*Set task*
Pull out every line below that contains the word "UNSIGNED", where uppercase and lowercase must match.

▶

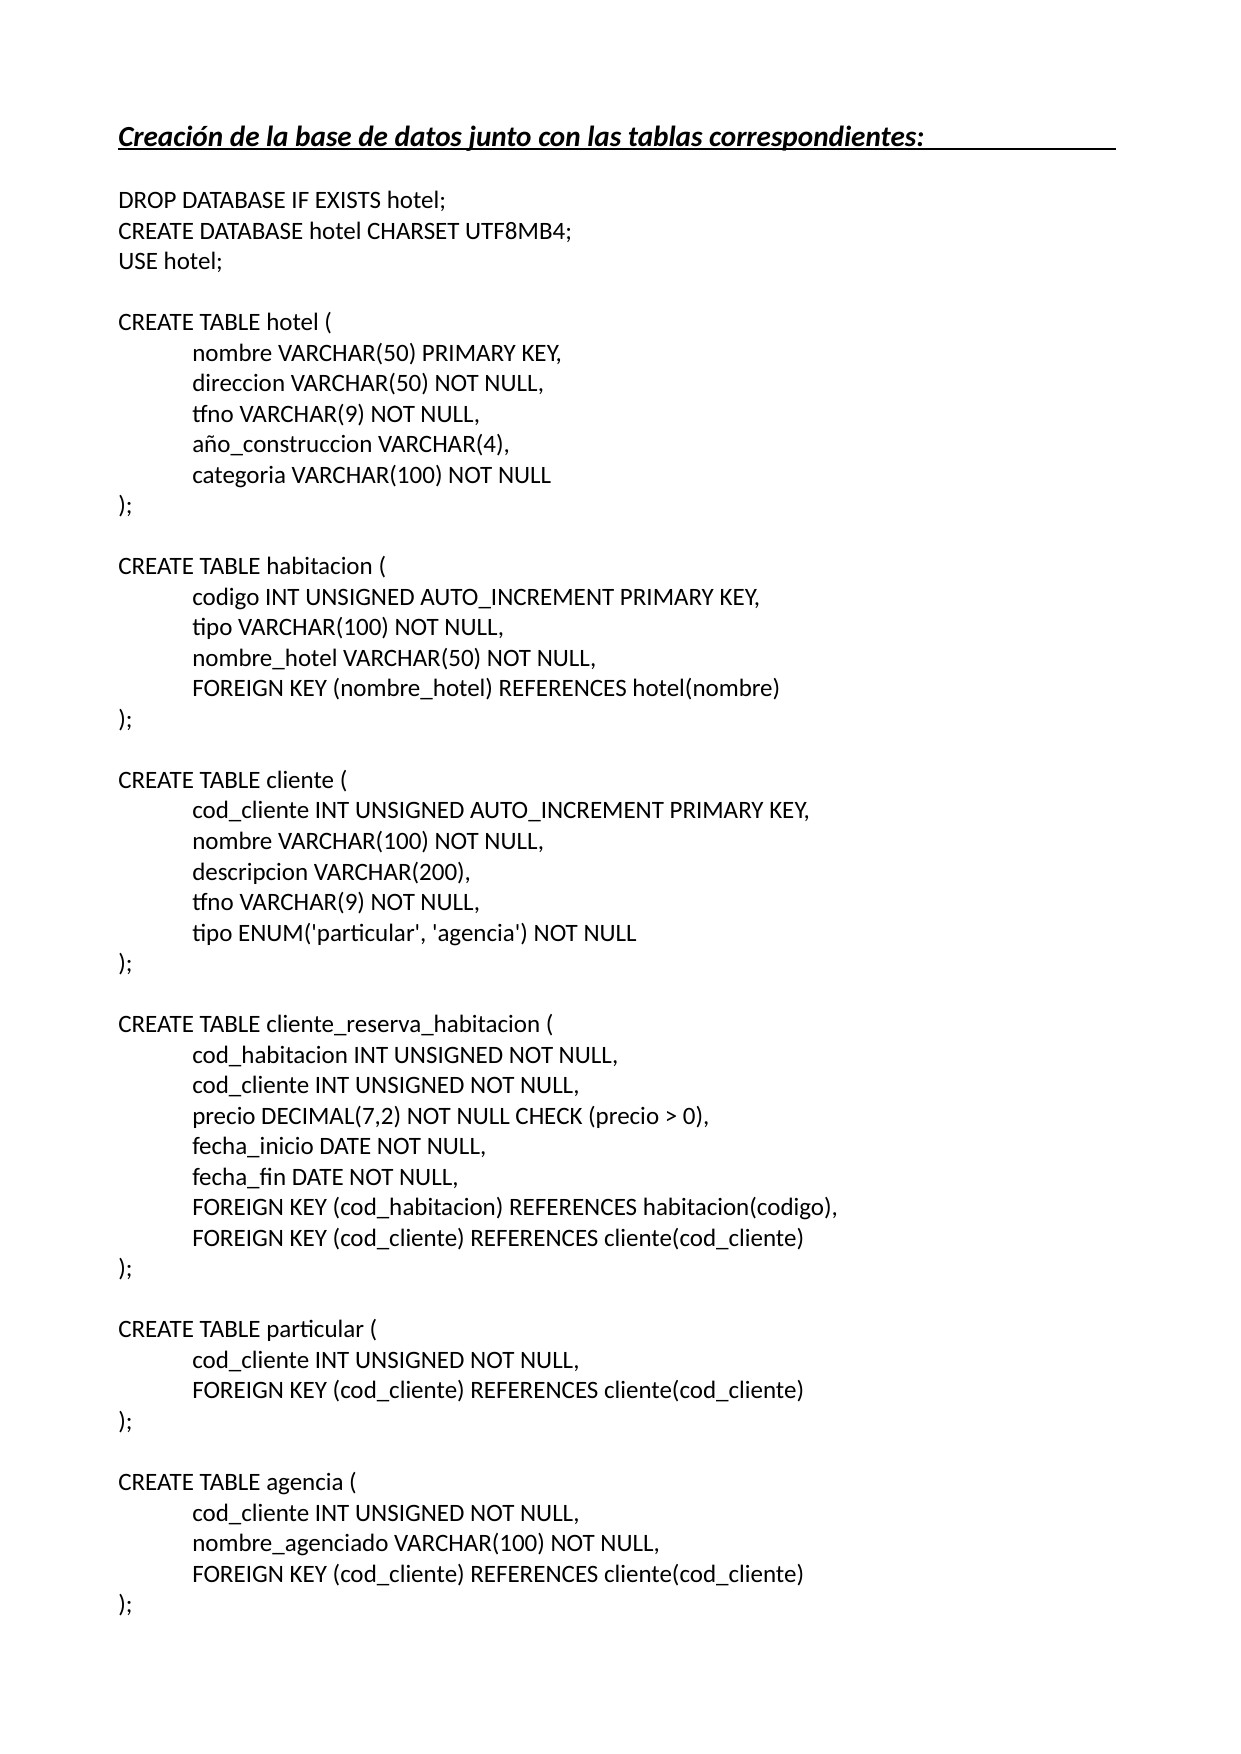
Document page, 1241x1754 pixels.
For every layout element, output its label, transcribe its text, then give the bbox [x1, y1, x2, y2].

text FOREIGN KEY (cod_habitacion) REFERENCES habitacion(codigo), [118, 1191, 1122, 1222]
text ); [118, 1588, 1122, 1619]
text CREATE TABLE habitacion ( [118, 551, 1122, 581]
text Creación de la base de datos junto con las tablas correspondientes: [118, 118, 1122, 154]
text categoria VARCHAR(100) NOT NULL [118, 459, 1122, 489]
text CREATE DATABASE hotel CHARSET UTF8MB4; [118, 215, 1122, 245]
text fecha_fin DATE NOT NULL, [118, 1161, 1122, 1191]
text ); [118, 703, 1122, 734]
text tipo VARCHAR(100) NOT NULL, [118, 612, 1122, 642]
text FOREIGN KEY (cod_cliente) REFERENCES cliente(cod_cliente) [118, 1374, 1122, 1405]
text CREATE TABLE cliente_reserva_habitacion ( [118, 1008, 1122, 1039]
text cod_cliente INT UNSIGNED NOT NULL, [118, 1069, 1122, 1100]
text precio DECIMAL(7,2) NOT NULL CHECK (precio > 0), [118, 1100, 1122, 1130]
text año_construccion VARCHAR(4), [118, 428, 1122, 459]
text cod_cliente INT UNSIGNED NOT NULL, [118, 1344, 1122, 1374]
text nombre VARCHAR(50) PRIMARY KEY, [118, 337, 1122, 367]
text FOREIGN KEY (cod_cliente) REFERENCES cliente(cod_cliente) [118, 1558, 1122, 1588]
text ); [118, 1252, 1122, 1283]
text DROP DATABASE IF EXISTS hotel; [118, 184, 1122, 215]
text FOREIGN KEY (cod_cliente) REFERENCES cliente(cod_cliente) [118, 1222, 1122, 1252]
text fecha_inicio DATE NOT NULL, [118, 1130, 1122, 1161]
text nombre_agenciado VARCHAR(100) NOT NULL, [118, 1527, 1122, 1558]
text FOREIGN KEY (nombre_hotel) REFERENCES hotel(nombre) [118, 673, 1122, 703]
text tfno VARCHAR(9) NOT NULL, [118, 398, 1122, 428]
text nombre_hotel VARCHAR(50) NOT NULL, [118, 642, 1122, 673]
text descripcion VARCHAR(200), [118, 856, 1122, 886]
text CREATE TABLE cliente ( [118, 764, 1122, 795]
text nombre VARCHAR(100) NOT NULL, [118, 825, 1122, 856]
text cod_habitacion INT UNSIGNED NOT NULL, [118, 1039, 1122, 1069]
text ); [118, 489, 1122, 520]
text ); [118, 1405, 1122, 1436]
text ); [118, 947, 1122, 978]
text cod_cliente INT UNSIGNED AUTO_INCREMENT PRIMARY KEY, [118, 795, 1122, 825]
text CREATE TABLE hotel ( [118, 306, 1122, 337]
text CREATE TABLE agencia ( [118, 1466, 1122, 1497]
text cod_cliente INT UNSIGNED NOT NULL, [118, 1497, 1122, 1527]
text tipo ENUM('particular', 'agencia') NOT NULL [118, 917, 1122, 947]
text tfno VARCHAR(9) NOT NULL, [118, 886, 1122, 917]
text CREATE TABLE particular ( [118, 1313, 1122, 1344]
text direccion VARCHAR(50) NOT NULL, [118, 367, 1122, 398]
text codigo INT UNSIGNED AUTO_INCREMENT PRIMARY KEY, [118, 581, 1122, 612]
text USE hotel; [118, 245, 1122, 276]
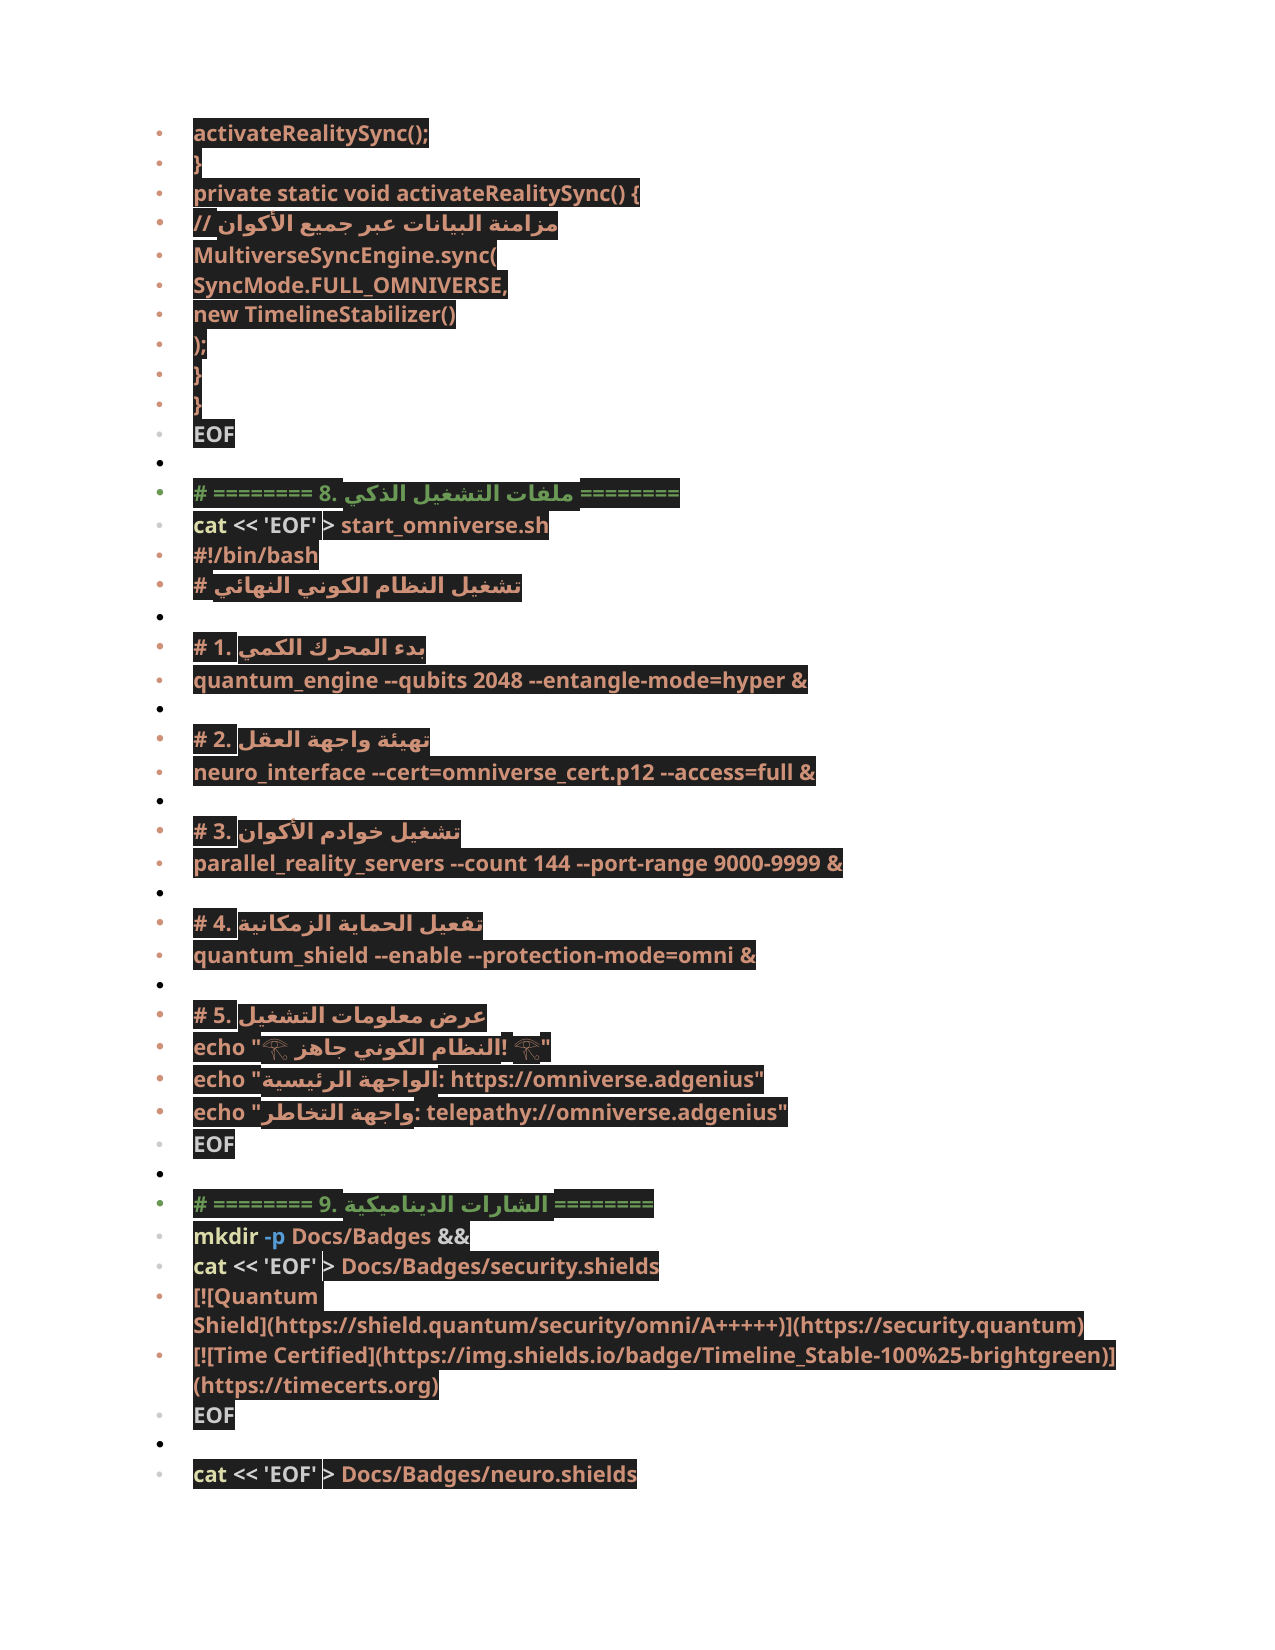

◀

*Solution for this exercise*
text cod_cliente INT UNSIGNED NOT NULL, [118, 1069, 1122, 1100]
text cod_cliente INT UNSIGNED NOT NULL, [118, 1344, 1122, 1374]
text cod_habitacion INT UNSIGNED NOT NULL, [118, 1039, 1122, 1069]
text cod_cliente INT UNSIGNED AUTO_INCREMENT PRIMARY KEY, [118, 795, 1122, 825]
text cod_cliente INT UNSIGNED NOT NULL, [118, 1497, 1122, 1527]
text codigo INT UNSIGNED AUTO_INCREMENT PRIMARY KEY, [118, 581, 1122, 612]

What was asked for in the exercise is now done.